▶ [Provided records]:
"""

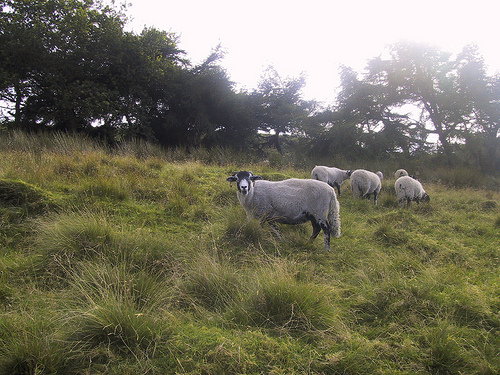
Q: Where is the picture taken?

"""
"""

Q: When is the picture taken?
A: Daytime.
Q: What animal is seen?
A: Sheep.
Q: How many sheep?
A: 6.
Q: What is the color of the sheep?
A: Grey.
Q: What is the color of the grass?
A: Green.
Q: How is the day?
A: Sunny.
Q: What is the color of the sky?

"""

▶ [About this exercise]: Edit the lines between the one holding "Q: How many sheep?" and the one holding "Q: What is the color of the sky?", inclusive, so that "color" becomes "shade" and nothing else changes. Return only those lines.

▶ [Solution to this problem]:
Q: How many sheep?
A: 6.
Q: What is the shade of the sheep?
A: Grey.
Q: What is the shade of the grass?
A: Green.
Q: How is the day?
A: Sunny.
Q: What is the shade of the sky?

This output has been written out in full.